Le microcapteur peut aussi être utilisé pour le suivi de la teneur en bioxyde de chlore résiduel. La réponse au bioxyde de chlore est indépendante du pH de l’eau, tout comme le pouvoir désinfectant du ClO₂.
L'absence de dérive du zéro et de la sensibilité constitue l’autre avantage majeur du microcapteur. La figure 6 présente les courbes de réponses de deux microcapteurs installés en série dans une piscine collective. Après six mois de fonctionnement continu, sans intervention, aucune dérive significative ne peut être observée.

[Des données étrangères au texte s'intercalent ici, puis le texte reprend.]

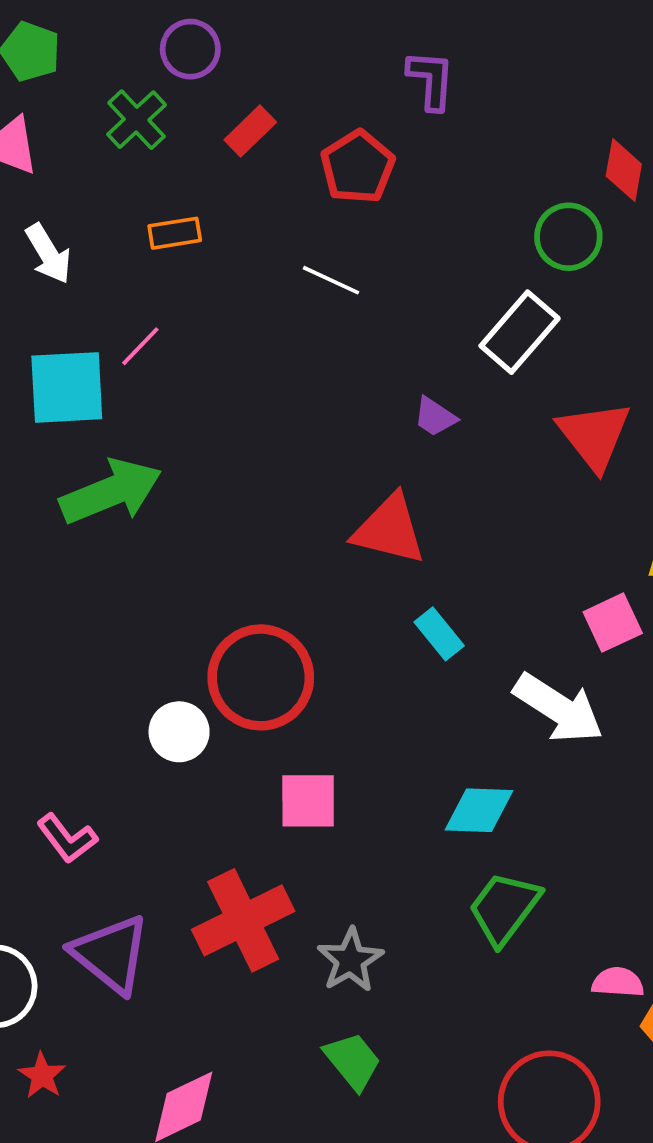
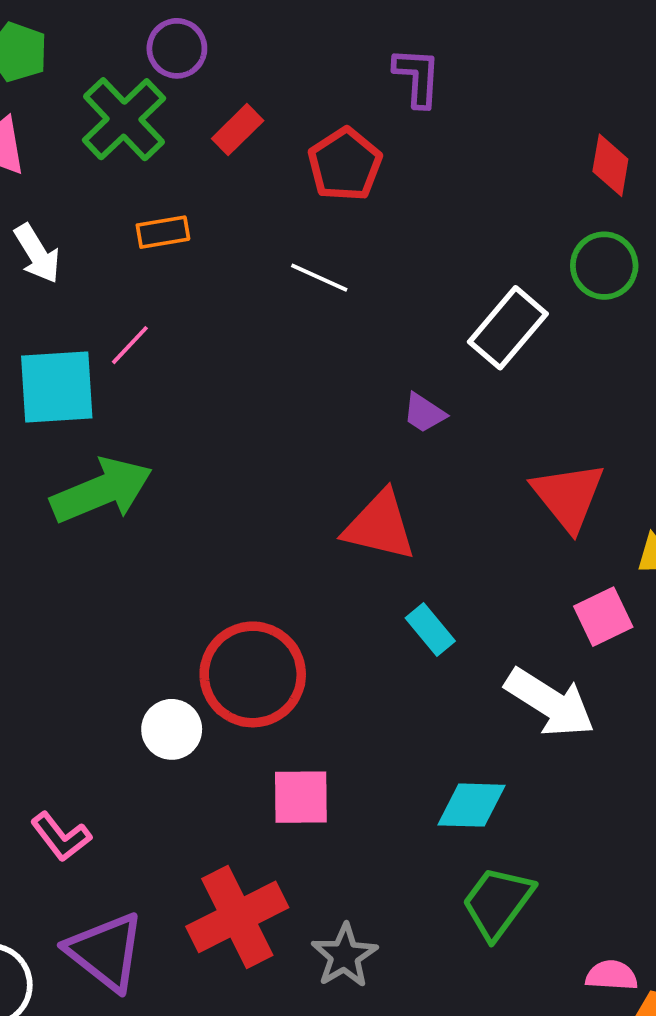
green cross: (137, 120) -> (124, 119), size x1.4
green circle: (568, 237) -> (604, 266), moved
red triangle: (594, 435) -> (568, 496), moved

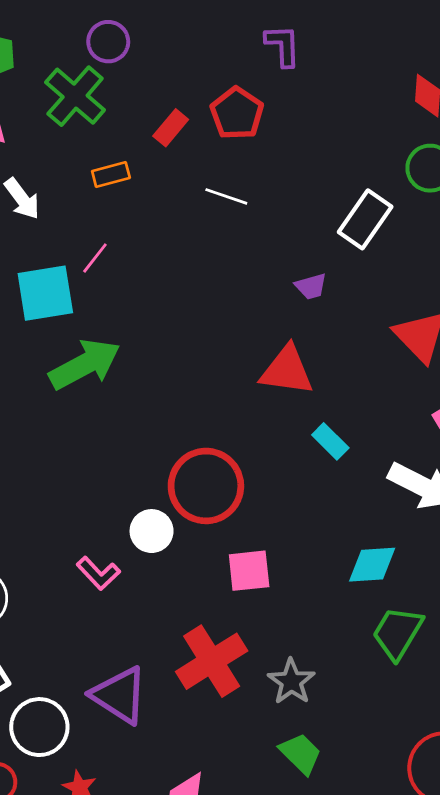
red rectangle: (238, 130) -> (171, 128), moved
purple trapezoid: (424, 413) -> (311, 286), turned -44
pink L-shape: (61, 837) -> (98, 573), moved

L'absence de dérive est déterminante car la précision des capteurs est souvent affectée par le manque d’exactitude des recalibrages sur sites. Dans le cas de mesures de traces de chlore, ces recalibrages sont impossibles.
Le temps de vie des sondes se situe actuellement entre 6 et 18 mois. Il dépend des conditions d'utilisation et de la teneur en chlore de l’eau analysée. L'utilisateur est averti de la défaillance de la sonde par un dysfonctionnement final net et soudain.
Conclusion
La mise au point du microcapteur ampérométrique de chlore et l'importante campagne d’essais aboutit à la commercialisation d’un capteur convivial et performant. Sa configuration et sa compacité simplifient la mesure continue du pouvoir désinfectant des eaux. Ses performances métrologiques en font un outil inégalable pour le suivi de la teneur en résiduel de chlore dans les réseaux de distribution d’eau potable. L'absence de maintenance et de dérive qui caractérise son fonctionnement facilite une implantation massive de ce type de capteurs sur des points éloignés d’un réseau de distribution. Ils deviennent alors des outils performants du contrôle de la qualité de l’eau distribuée. Mais les applications s’étendent aussi au contrôle du pouvoir désinfectant des eaux de piscine ou au suivi du pouvoir oxydant des eaux utilisées dans les process industriels.
BIBLIOGRAPHIE
[1] WHITE J.C., The handbook of chlorination, Van Nostrand Reinhold, New York, 1986.
[2] CARLSON S., Fundamentals of water disinfection, L. Water SRT-Aqua, 1991, 40, 6, 346-356.
[3] GRISEL A., ARCHENAULT M., LACOMBE P., MONDIN G., Integrated chlorine sensor for drinking water distribution security systems, Analusis, 1994, 22, 9, 13-15.